### Texte fourni
•••••

Mgr Bernardito Auza, nonce apostolique et observateur permanent du Saint-Siège auprès de l’Organisation des Nations Unies, à New York, a prononcé l’allocution d’ouverture à la conférence intitulée « Des solutions pratiques pour éliminer la traite des êtres humains », au siège de l’ONU, le 9 novembre 2018.

En dépit des « progrès importants » et « substantiels » réalisés ces dernières années dans la lutte contre la traite des être humains, « le nombre de personnes asservies aux fins d’exploitation sexuelle, de travail forcé ou de prélèvement d’organes continue malheureusement de monter en flèche », déplore Mgr Auza.
En effet, « plusieurs facteurs de vulnérabilité se sont aggravés », en particulier des conflits armés et des migrations forcées. C’est pourquoi, explique-t-il, il faut « devenir beaucoup plus pratiques, voire impitoyables, pour nous attaquer non seulement aux fruits pervers, mais également aux racines du problème ».

Ce combat, estime Mgr Auza, exige « énormément d’honnêteté et d’engagement pour examiner et répondre à la demande qui encourage le trafic » ainsi que « le courage d’avoir des conversations éthiques à une époque relativiste et de nommer franchement les conséquences néfastes pour les sujets, les victimes et la société dans son ensemble ». Malheureusement, observe-t-il, « il existe encore très peu de convictions et une impunité généralisée ».

Le représentant du Saint-Siège a conclu en invitant à développer des partenariats, comme ceux qui existent dans l’Église catholique. C’est « urgent », a-t-il insisté.

Il a notamment rendu hommage au groupe Santa Marta et au réseau « Talitha Kum ».

Voici notre traduction de l’allocution de Mgr Auza prononcée en anglais.

HG

Allocution de Mgr Auza

Excellences,

Mesdames et Messieurs les responsables dans la lutte contre le trafic d’êtres humains et l’esclavage moderne,

Mesdames et Messieurs,

Je suis très heureux de me joindre à vous aujourd’hui pour cette conférence sur les solutions pratiques pour éradiquer la traite des êtres humains. Je remercie la Mission permanente d’observation de l’Ordre souverain de Malte d’avoir catalysé cette conversation et d’avoir invité le Saint-Siège, ainsi que la Mission permanente de l’Irlande, l’Organisation internationale du Travail et le Groupe Santa Marta, à la co-parrainer.

Le mois prochain, la communauté internationale marquera le soixante-dixième anniversaire de l’adoption de la Déclaration universelle des droits de l’homme. La Déclaration souligne que « toute personne a droit à la vie, à la liberté et à la sécurité de sa personne » et que « nul ne peut être tenu en esclavage ni en servitude ». Pourtant, plus de 40 millions de personnes sont aujourd’hui prises au piège de diverses formes de ce que l’on appelle l’esclavage moderne.

•••••

### Données enregistrées
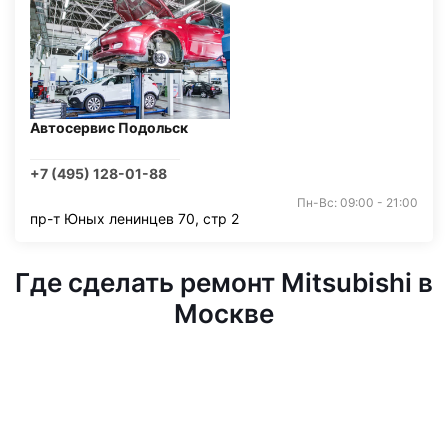
Автосервис Подольск
+7 (495) 128-01-88
Пн-Вс: 09:00 - 21:00
пр-т Юных ленинцев 70, стр 2
Где сделать ремонт Mitsubishi в
Москве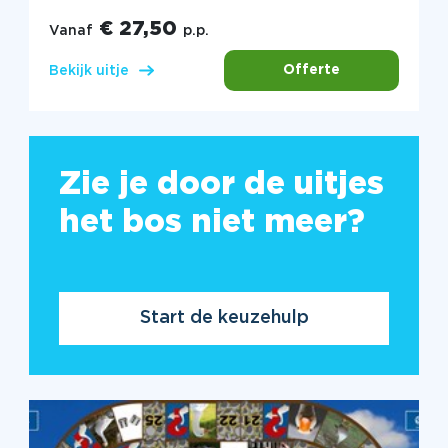
€ 27,50
Vanaf
p.p.
Offerte
Bekijk uitje
Zie je door de uitjes
het bos niet meer?
Start de keuzehulp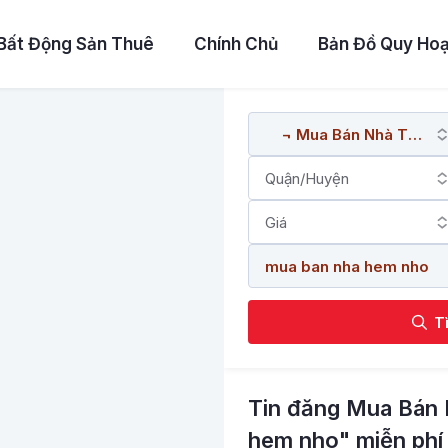
Bất Động Sản Thuê
Chính Chủ
Bản Đồ Quy Ho
T
Tin đăng Mua Bán 
hem nho" miễn phí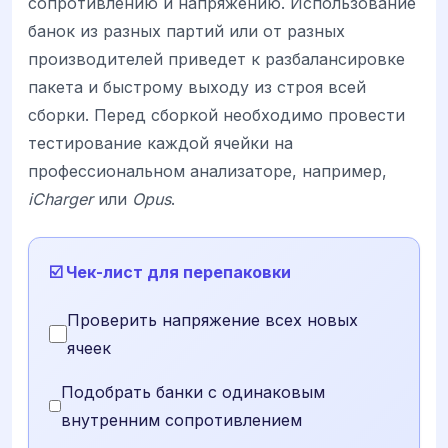
сопротивлению и напряжению. Использование
банок из разных партий или от разных
производителей приведет к разбалансировке
пакета и быстрому выходу из строя всей
сборки. Перед сборкой необходимо провести
тестирование каждой ячейки на
профессиональном анализаторе, например,
iCharger
или
Opus
.
☑️ Чек-лист для перепаковки
Проверить напряжение всех новых
ячеек
Подобрать банки с одинаковым
внутренним сопротивлением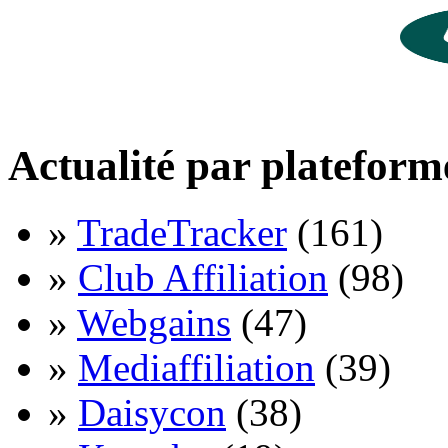
Actualité par plateform
»
TradeTracker
(161)
»
Club Affiliation
(98)
»
Webgains
(47)
»
Mediaffiliation
(39)
»
Daisycon
(38)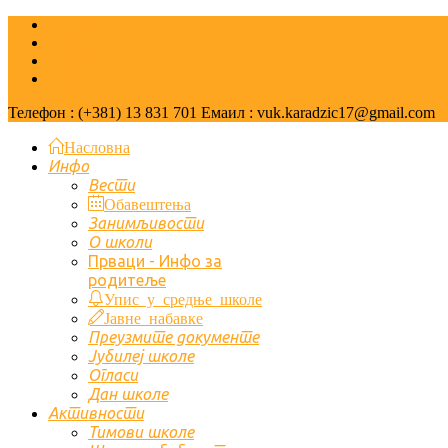
Контакт
Летопис
Галерија слика
Видео галерија
Телефон : (+381) 13 831 701 Емаил : vuk.karadzic17@gmail.com
Насловна
Инфо
Вести
Обавештења
Занимљивости
О школи
Првaци - Инфо за
родитеље
Упис у средње школе
Јавне набавке
Преузмите документе
Јубилеј школе
Огласи
Дан школе
Активности
Тимови школе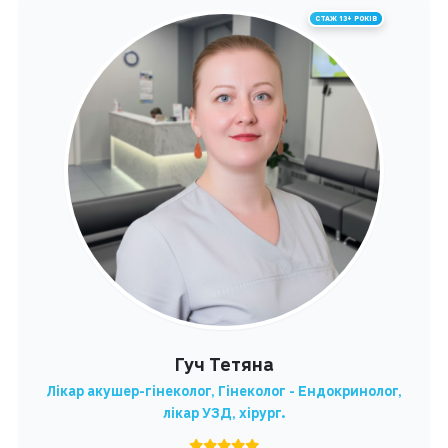
СТАЖ 13+ РОКІВ
Гуч Тетяна
Лікар акушер-гінеколог, Гінеколог - Ендокринолог,
лікар УЗД, хірург.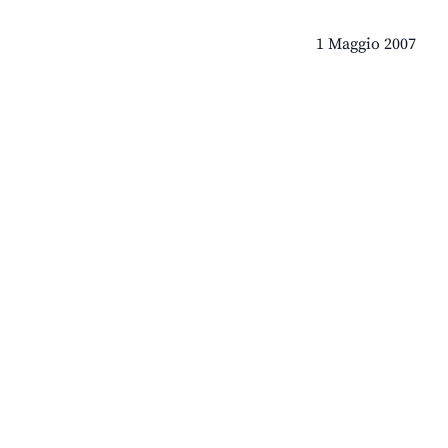
1 Maggio 2007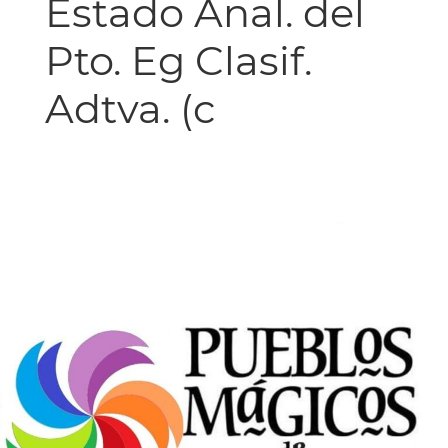
Estado Anal. del
Pto. Eg Clasif.
Adtva. (c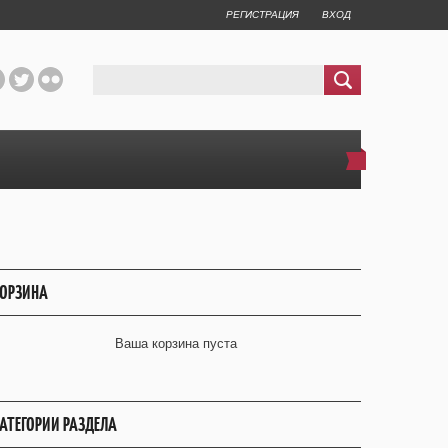
РЕГИСТРАЦИЯ
ВХОД
ОРЗИНА
Ваша корзина пуста
АТЕГОРИИ РАЗДЕЛА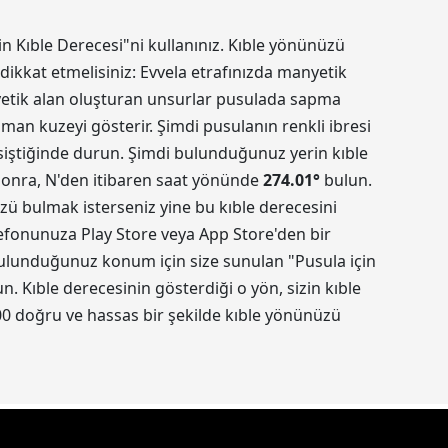
in Kıble Derecesi"ni kullanınız. Kıble yönünüzü
dikkat etmelisiniz: Evvela etrafınızda manyetik
nyetik alan oluşturan unsurlar pusulada sapma
aman kuzeyi gösterir. Şimdi pusulanın renkli ibresi
kesiştiğinde durun. Şimdi bulunduğunuz yerin kıble
 sonra, N'den itibaren saat yönünde
274.01
°
bulun.
üzü bulmak isterseniz yine bu kıble derecesini
elefonunuza Play Store veya App Store'den bir
 Bulunduğunuz konum için size sunulan "Pusula için
 Kıble derecesinin gösterdiği o yön, sizin kıble
0 doğru ve hassas bir şekilde kıble yönünüzü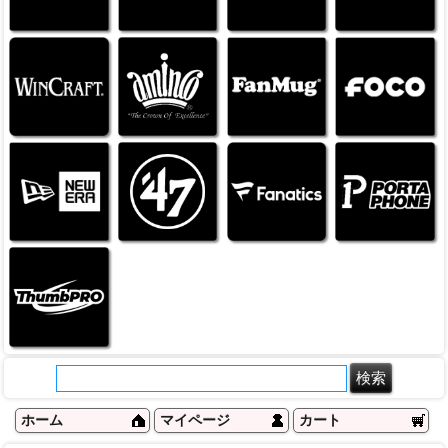
ホーム
マイページ
カート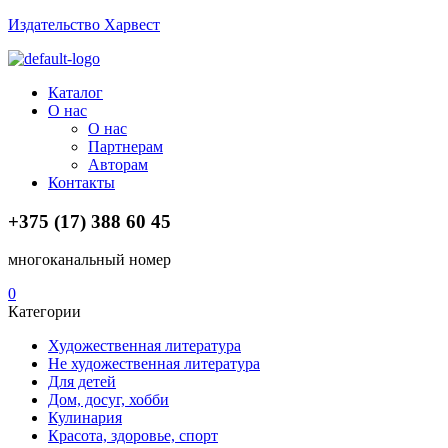
Издательство Харвест
Menu
Каталог
О нас
О нас
Партнерам
Авторам
Контакты
+375 (17) 388 60 45
многоканальный номер
0
Категории
Художественная литература
Не художественная литература
Для детей
Дом, досуг, хобби
Кулинария
Красота, здоровье, спорт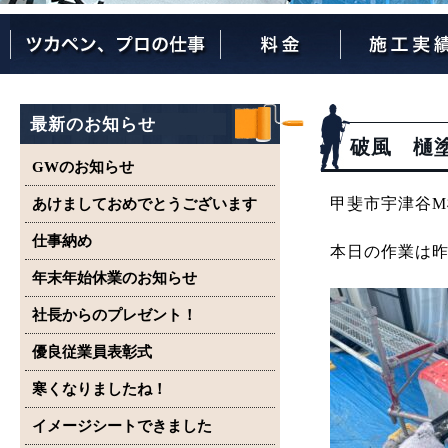
ツカペンが選ばれる理由
ツカペンはここまでやります。
保証について
最新のお知らせ
破風 樋
GWのお知らせ
甲斐市宇津谷M
あけましておめでとうございます
仕事納め
本日の作業は
年末年始休業のお知らせ
社長からのプレゼント！
優良従業員表彰式
寒くなりましたね！
イメージシートできました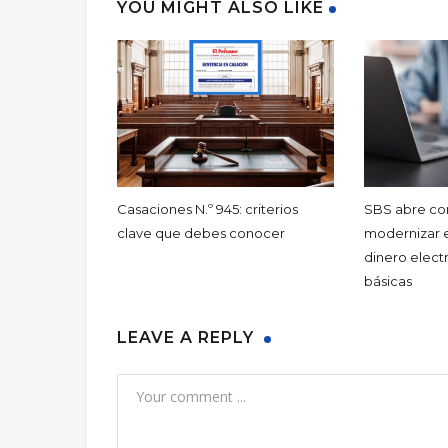
YOU MIGHT ALSO LIKE
Casaciones N.º 945: criterios
SBS abre con
clave que debes conocer
modernizar 
dinero elect
básicas
LEAVE A REPLY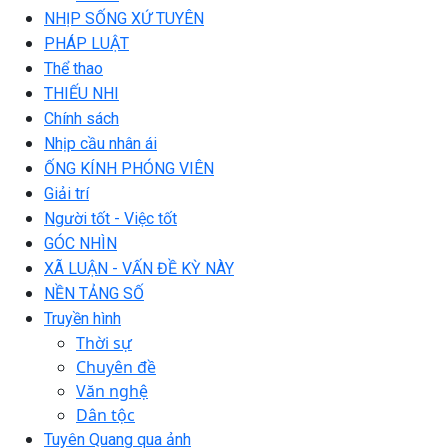
NHỊP SỐNG XỨ TUYÊN
PHÁP LUẬT
Thể thao
THIẾU NHI
Chính sách
Nhịp cầu nhân ái
ỐNG KÍNH PHÓNG VIÊN
Giải trí
Người tốt - Việc tốt
GÓC NHÌN
XÃ LUẬN - VẤN ĐỀ KỲ NÀY
NỀN TẢNG SỐ
Truyền hình
Thời sự
Chuyên đề
Văn nghệ
Dân tộc
Tuyên Quang qua ảnh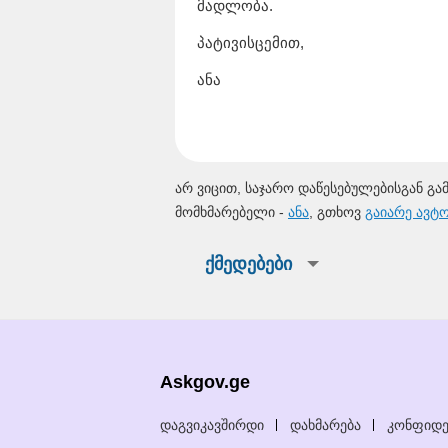
მადლობა.
პატივისცემით,
ანა
არ ვიცით, საჯარო დაწესებულებისგან გა
მომხმარებელი -
ანა
, გთხოვ
გაიარე ავტ
ქმედებები
Askgov.ge
დაგვიკავშირდი
დახმარება
კონფიდე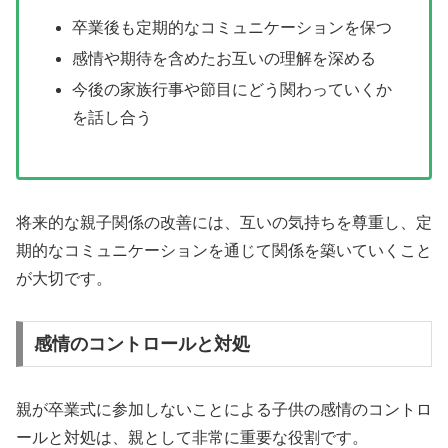
卒業後も定期的なコミュニケーションを保つ
感情や期待を含めたお互いの理解を深める
今後の家族行事や節目にどう関わっていくか
を話し合う
将来的な親子関係の改善には、互いの気持ちを尊重し、定
期的なコミュニケーションを通じて関係を築いていくこと
が大切です。
感情のコントロールと対処
親が卒業式に参加しないことによる子供の感情のコントロ
ールと対処は、親として非常に重要な役割です。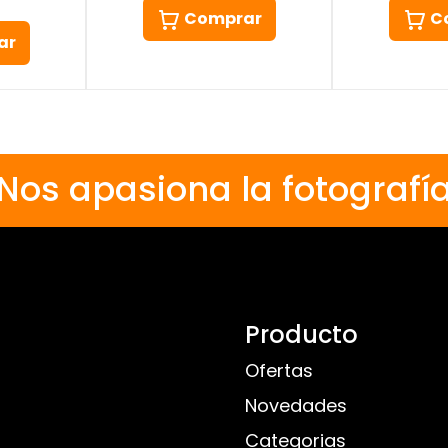
Comprar
C
ar
Nos apasiona la fotografí
Producto
Ofertas
Novedades
Categorias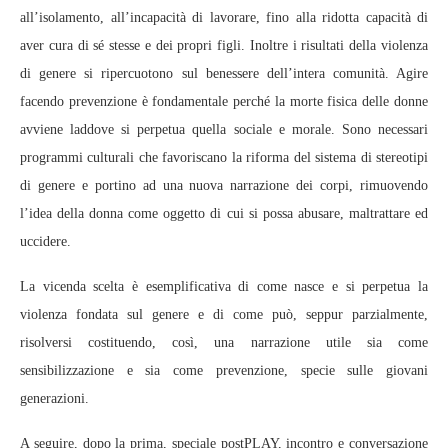
all’isolamento, all’incapacità di lavorare, fino alla ridotta capacità di
aver cura di sé stesse e dei propri figli. Inoltre i risultati della violenza
di genere si ripercuotono sul benessere dell’intera comunità. Agire
facendo prevenzione è fondamentale perché la morte fisica delle donne
avviene laddove si perpetua quella sociale e morale. Sono necessari
programmi culturali che favoriscano la riforma del sistema di stereotipi
di genere e portino ad una nuova narrazione dei corpi, rimuovendo
l’idea della donna come oggetto di cui si possa abusare, maltrattare ed
uccidere.
La vicenda scelta è esemplificativa di come nasce e si perpetua la
violenza fondata sul genere e di come può, seppur parzialmente,
risolversi costituendo, così, una narrazione utile sia come
sensibilizzazione e sia come prevenzione, specie sulle giovani
generazioni.
A seguire, dopo la prima, speciale postPLAY, incontro e conversazione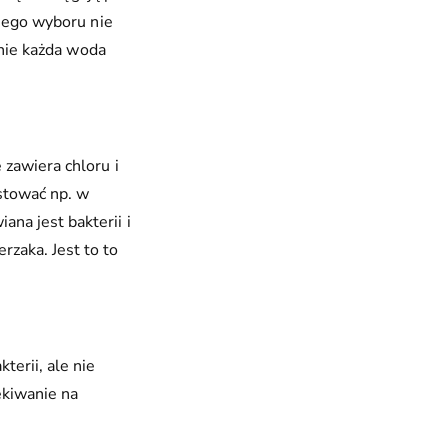
iego wyboru nie
 nie każda woda
 zawiera chloru i
estować np. w
ana jest bakterii i
rzaka. Jest to to
erii, ale nie
ekiwanie na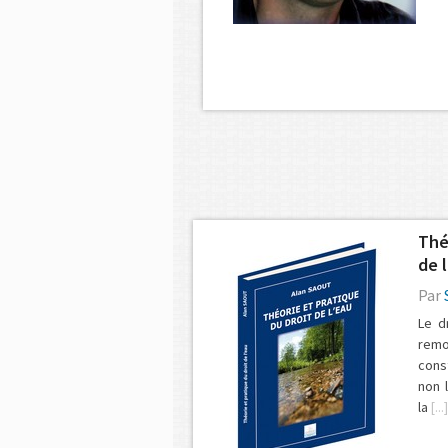
Thé
de 
Par
Le d
remo
cons
non 
la
[...]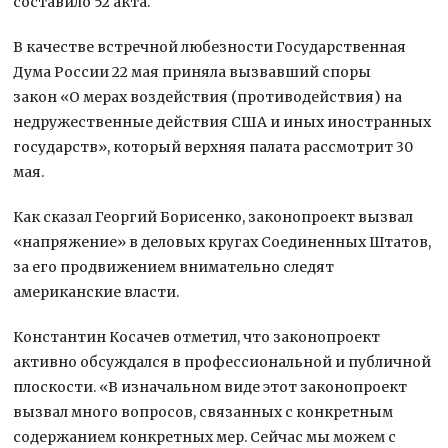
составило 52 акта.
В качестве встречной любезности Государственная
Дума России 22 мая приняла вызвавший споры
закон «О мерах воздействия (противодействия) на
недружественные действия США и иных иностранных
государств», который верхняя палата рассмотрит 30
мая.
Как сказал Георгий Борисенко, законопроект вызвал
«напряжение» в деловых кругах Соединенных Штатов,
за его продвижением внимательно следят
американские власти.
Константин Косачев отметил, что законопроект
активно обсуждался в профессиональной и публичной
плоскости. «В изначальном виде этот законопроект
вызвал много вопросов, связанных с конкретным
содержанием конкретных мер. Сейчас мы можем с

•••••

### À faire
Reprenez mot pour mot, s'il vous plaît, tout le passage du texte sur la traite des êtres humains qui va de « Mgr Bernardito Auza, nonce » jusqu'à « 9 novembre 2018. ».

### Exercice corrigé
Mgr Bernardito Auza, nonce apostolique et observateur permanent du Saint-Siège auprès de l’Organisation des Nations Unies, à New York, a prononcé l’allocution d’ouverture à la conférence intitulée « Des solutions pratiques pour éliminer la traite des êtres humains », au siège de l’ONU, le 9 novembre 2018.